WHAT THE EXERCISE ASKS: In the travel piece about cycling the Indian Himalaya, in which city did the 1600km route begin?

My Shangri-La beneath the summer moon
I will return again
Sure as the dust that floats high in June
When movin’ through Kashmir
—Led Zeppelin, “Kashmir”
Like the Karakoram highway in Pakistan, the Indian Himalaya had been a dream cycling destination for me for years. When India comes to mind, many people conjure up images of intense crowds and heavily polluted cities. The Himalaya of India couldn’t be more different. In fact, it can feel like an entirely different country altogether. Due to the extreme geography, much of the land isn’t suitable for human habitation. Having now cycled the Karakoram Highway, The Andes, Tibet and the Pamir highway I can say that the Indian provinces of Kashmir, Ladakh and Spiti have some of the most extraordinary mountain scenery I have ever ridden. My 1600km route through this dramatic region began in Srinagar, Kashmir through a region historically in dispute by India and Pakistan.
When I crossed the Wagah border from Pakistan to India I was a long way from the mountains. Like in Pakistan, I was still caught in sweltering August heat as I cycled to the hectic city of Amritsar. At this point I was eager to get back into the hills.

GIVEN INFORMATION:
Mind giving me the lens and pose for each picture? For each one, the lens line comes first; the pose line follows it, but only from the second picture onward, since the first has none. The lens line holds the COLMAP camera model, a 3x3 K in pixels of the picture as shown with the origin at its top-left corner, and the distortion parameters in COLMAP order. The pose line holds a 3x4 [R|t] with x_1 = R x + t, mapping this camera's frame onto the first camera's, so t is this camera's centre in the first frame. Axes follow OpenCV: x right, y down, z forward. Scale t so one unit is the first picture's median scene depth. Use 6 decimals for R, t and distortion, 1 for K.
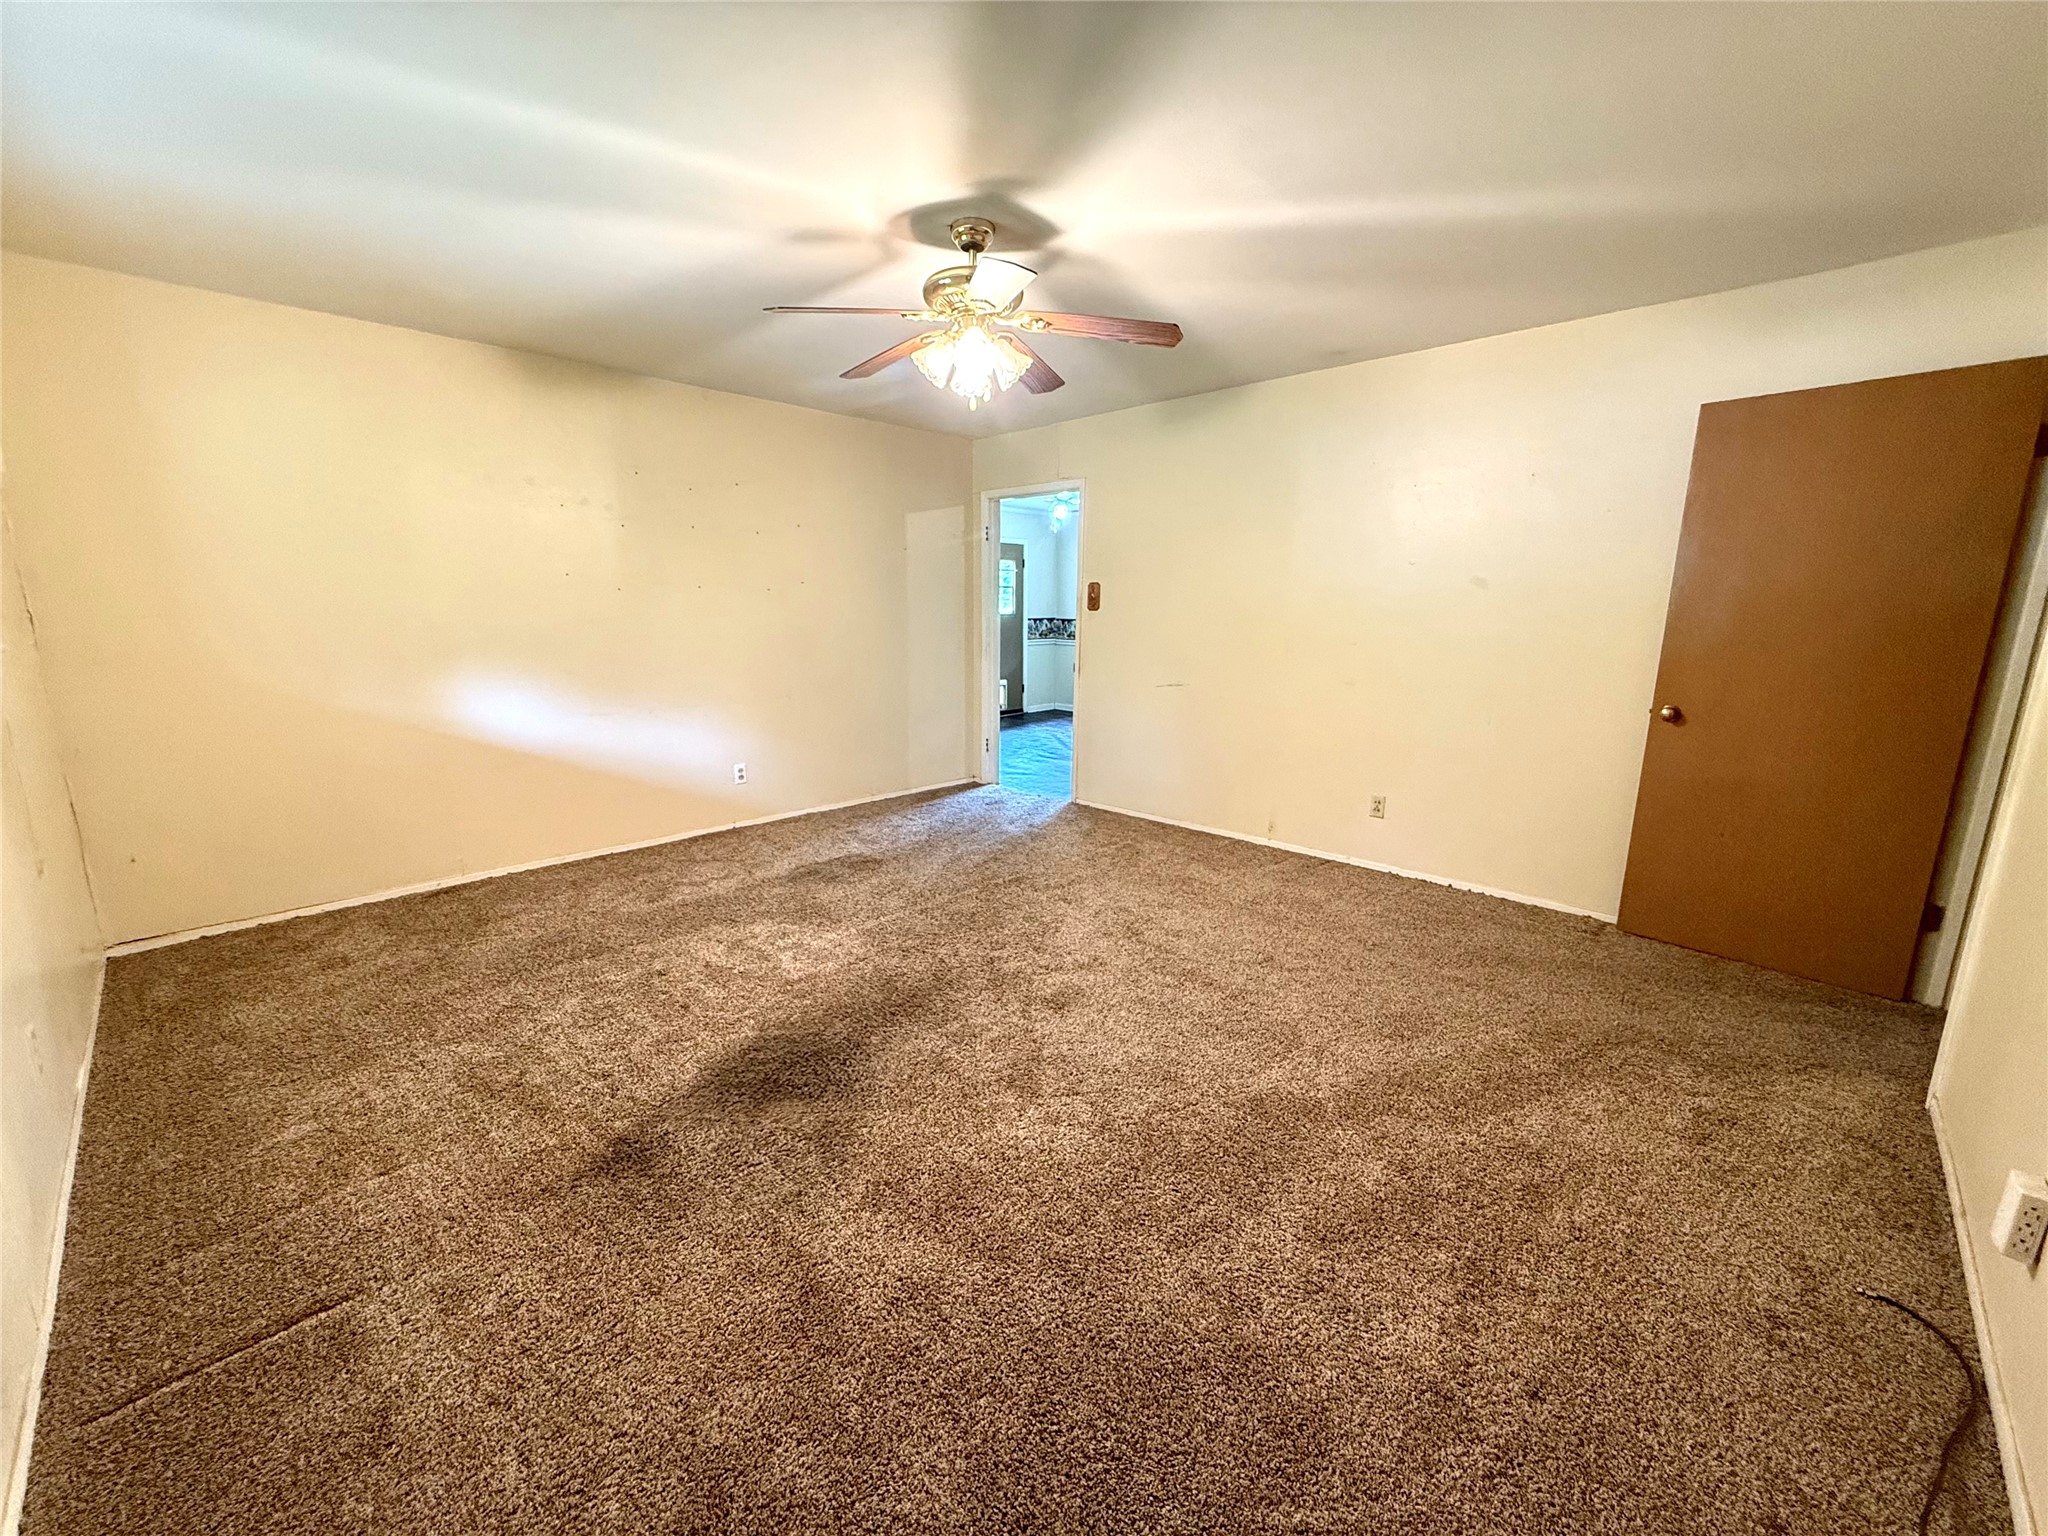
lens RADIAL K [[817.9, 0, 1011.6], [0, 817.9, 771.2], [0, 0, 1]] dist [0.002155, 0.000508]
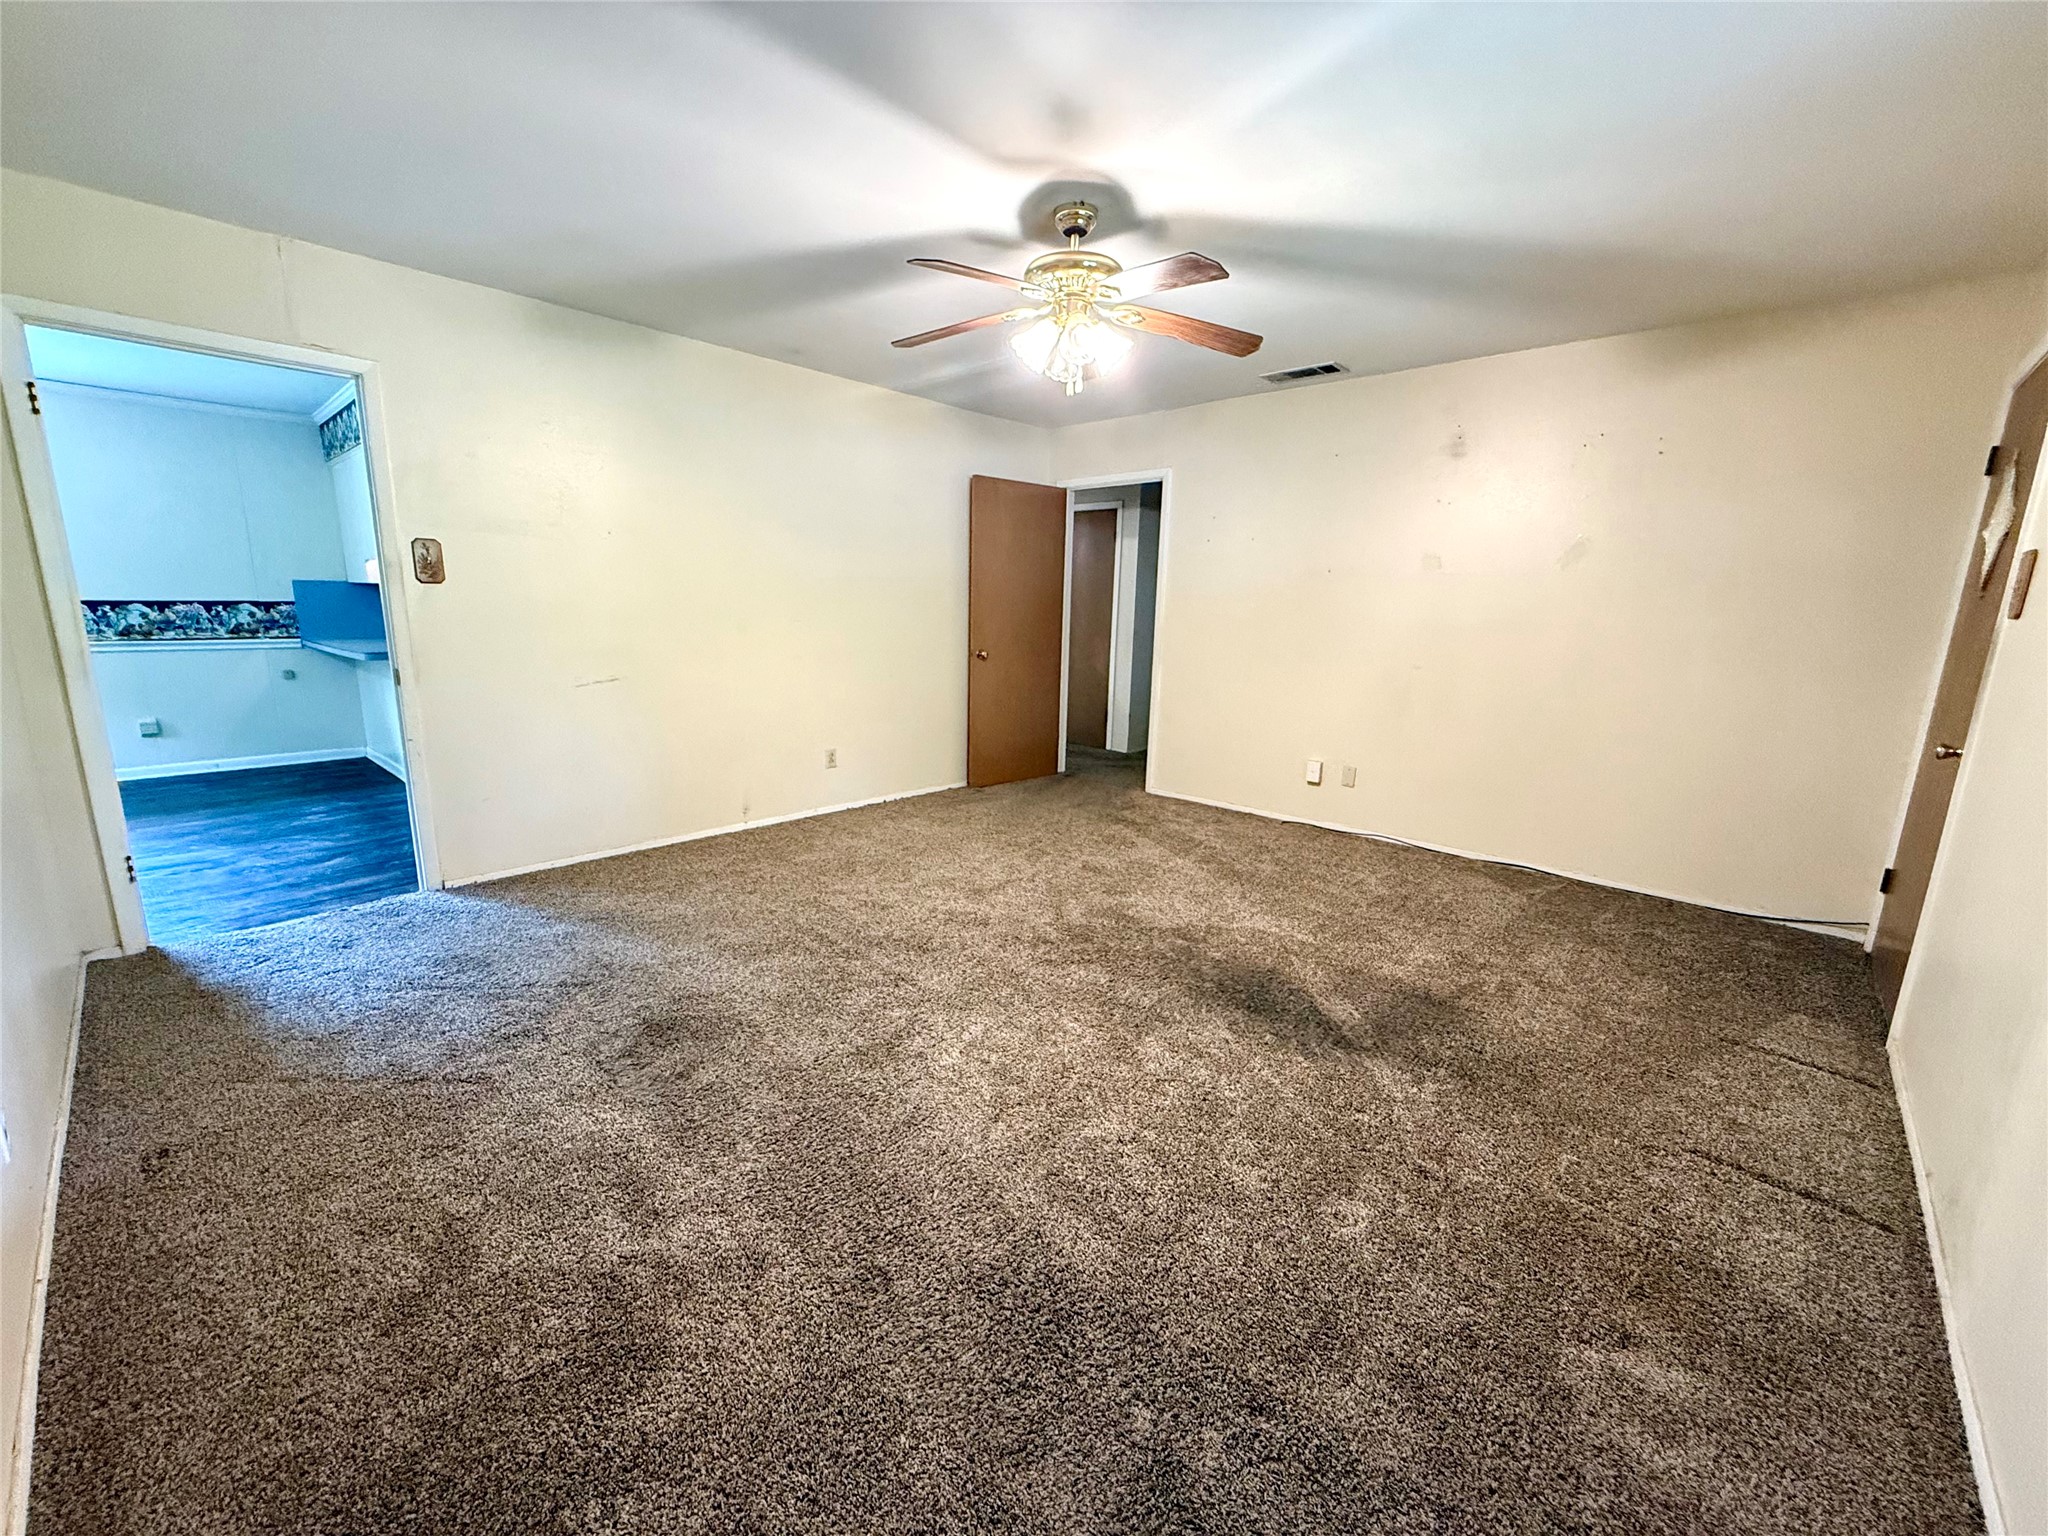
lens RADIAL K [[817.9, 0, 1018.2], [0, 817.9, 768.1], [0, 0, 1]] dist [0.002155, 0.000508]
pose [[-0.012361, -0.210441, 0.977528, -0.735505], [0.183309, 0.960559, 0.209105, -0.145516], [-0.982978, 0.181774, 0.026703, 0.730508]]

OUTPUT OF THE EXERCISE: Srinagar, Kashmir